YOUR OBJECTIVE:
When you give the entries again, keep every word as it stands and drop the pictures.
══ EXERCISE MATERIALS ══
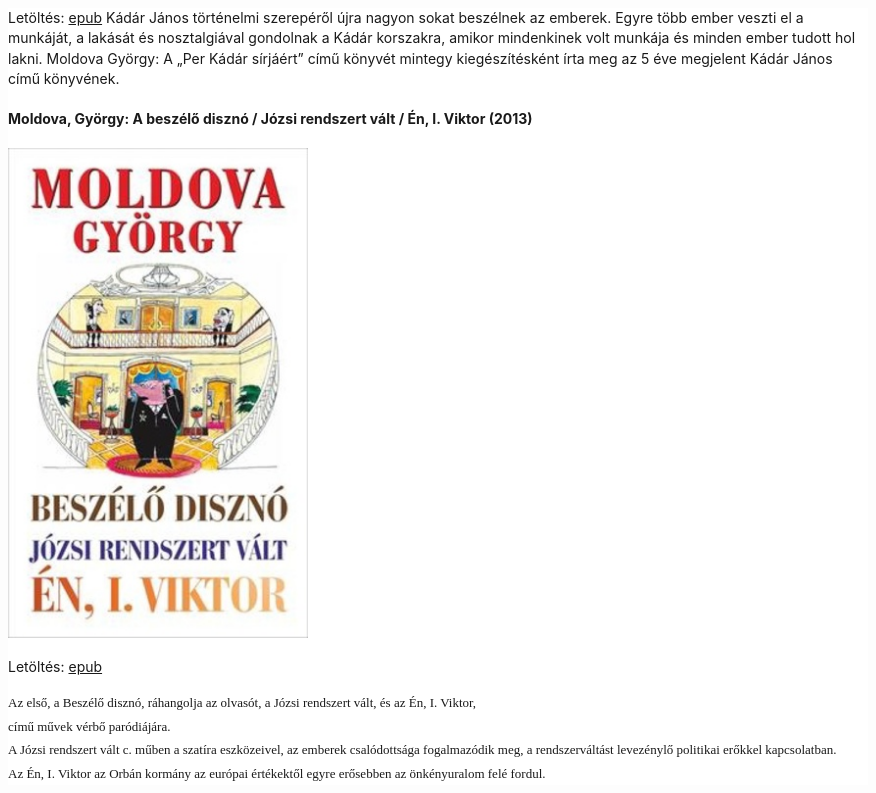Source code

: Letöltés: [epub](https://github.com/BercziSandor/calibre_lib/raw/main/Moldova%2C%20Gyorgy/Per%20Kadar%20sirjaert%20%281393%29/Per%20Kadar%20sirjaert%20-%20Moldova%2C%20Gyorgy.epub)
Kádár János történelmi szerepéről újra nagyon sokat beszélnek az emberek. Egyre több ember veszti el a munkáját, a lakását és nosztalgiával gondolnak a Kádár korszakra, amikor mindenkinek volt munkája és minden ember tudott hol lakni. Moldova György: A „Per Kádár sírjáért” című könyvét mintegy kiegészítésként írta meg az 5 éve megjelent Kádár János című könyvének.

#### <a name="id_938">Moldova, György: A beszélő disznó / Józsi rendszert vált / Én, I. Viktor (2013)</a>
<img src="https://github.com/BercziSandor/calibre_lib/raw/main/Moldova%2C%20Gyorgy/A%20beszelo%20diszno%20_%20Jozsi%20rendszert%20%28938%29/cover.jpg" alt="cover" width="300"/>

Letöltés: [epub](https://github.com/BercziSandor/calibre_lib/raw/main/Moldova%2C%20Gyorgy/A%20beszelo%20diszno%20_%20Jozsi%20rendszert%20%28938%29/A%20beszelo%20diszno%20_%20Jozsi%20rendsz%20-%20Moldova%2C%20Gyorgy.epub)
<div><span style="font-family: prumo-text-book, serif; font-size: 13px; line-height: 23.4px; widows: 1; background-color: rgb(255, 255, 255);">Az első, a Beszélő disznó, ráhangolja az olvasót, a Józsi rendszert vált, és az Én, I. Viktor,</span><br style="box-sizing: border-box; outline: 0px; font-family: prumo-text-book, serif; font-size: 13px; line-height: 23.4px; widows: 1; background-color: rgb(255, 255, 255);"><span style="font-family: prumo-text-book, serif; font-size: 13px; line-height: 23.4px; widows: 1; background-color: rgb(255, 255, 255);">című művek vérbő paródiájára.</span><br style="box-sizing: border-box; outline: 0px; font-family: prumo-text-book, serif; font-size: 13px; line-height: 23.4px; widows: 1; background-color: rgb(255, 255, 255);"><span style="font-family: prumo-text-book, serif; font-size: 13px; line-height: 23.4px; widows: 1; background-color: rgb(255, 255, 255);">A Józsi rendszert vált c. műben a szatíra eszközeivel, az emberek csalódottsága fogalmazódik meg, a rendszerváltást levezénylő politikai erőkkel kapcsolatban.</span><br style="box-sizing: border-box; outline: 0px; font-family: prumo-text-book, serif; font-size: 13px; line-height: 23.4px; widows: 1; background-color: rgb(255, 255, 255);"><span style="font-family: prumo-text-book, serif; font-size: 13px; line-height: 23.4px; widows: 1; background-color: rgb(255, 255, 255);">Az Én, I. Viktor az Orbán kormány az európai értékektől egyre erősebben az önkényuralom felé fordul.</span></div>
═══
ANSWER AREA:
Source code

: Letöltés: [epub](https://github.com/BercziSandor/calibre_lib/raw/main/Moldova%2C%20Gyorgy/Per%20Kadar%20sirjaert%20%281393%29/Per%20Kadar%20sirjaert%20-%20Moldova%2C%20Gyorgy.epub)
Kádár János történelmi szerepéről újra nagyon sokat beszélnek az emberek. Egyre több ember veszti el a munkáját, a lakását és nosztalgiával gondolnak a Kádár korszakra, amikor mindenkinek volt munkája és minden ember tudott hol lakni. Moldova György: A „Per Kádár sírjáért” című könyvét mintegy kiegészítésként írta meg az 5 éve megjelent Kádár János című könyvének.

#### <a name="id_938">Moldova, György: A beszélő disznó / Józsi rendszert vált / Én, I. Viktor (2013)</a>
<img src="https://github.com/BercziSandor/calibre_lib/raw/main/Moldova%2C%20Gyorgy/A%20beszelo%20diszno%20_%20Jozsi%20rendszert%20%28938%29/cover.jpg" alt="cover" width="300"/>

Letöltés: [epub](https://github.com/BercziSandor/calibre_lib/raw/main/Moldova%2C%20Gyorgy/A%20beszelo%20diszno%20_%20Jozsi%20rendszert%20%28938%29/A%20beszelo%20diszno%20_%20Jozsi%20rendsz%20-%20Moldova%2C%20Gyorgy.epub)
<div><span style="font-family: prumo-text-book, serif; font-size: 13px; line-height: 23.4px; widows: 1; background-color: rgb(255, 255, 255);">Az első, a Beszélő disznó, ráhangolja az olvasót, a Józsi rendszert vált, és az Én, I. Viktor,</span><br style="box-sizing: border-box; outline: 0px; font-family: prumo-text-book, serif; font-size: 13px; line-height: 23.4px; widows: 1; background-color: rgb(255, 255, 255);"><span style="font-family: prumo-text-book, serif; font-size: 13px; line-height: 23.4px; widows: 1; background-color: rgb(255, 255, 255);">című művek vérbő paródiájára.</span><br style="box-sizing: border-box; outline: 0px; font-family: prumo-text-book, serif; font-size: 13px; line-height: 23.4px; widows: 1; background-color: rgb(255, 255, 255);"><span style="font-family: prumo-text-book, serif; font-size: 13px; line-height: 23.4px; widows: 1; background-color: rgb(255, 255, 255);">A Józsi rendszert vált c. műben a szatíra eszközeivel, az emberek csalódottsága fogalmazódik meg, a rendszerváltást levezénylő politikai erőkkel kapcsolatban.</span><br style="box-sizing: border-box; outline: 0px; font-family: prumo-text-book, serif; font-size: 13px; line-height: 23.4px; widows: 1; background-color: rgb(255, 255, 255);"><span style="font-family: prumo-text-book, serif; font-size: 13px; line-height: 23.4px; widows: 1; background-color: rgb(255, 255, 255);">Az Én, I. Viktor az Orbán kormány az európai értékektől egyre erősebben az önkényuralom felé fordul.</span></div>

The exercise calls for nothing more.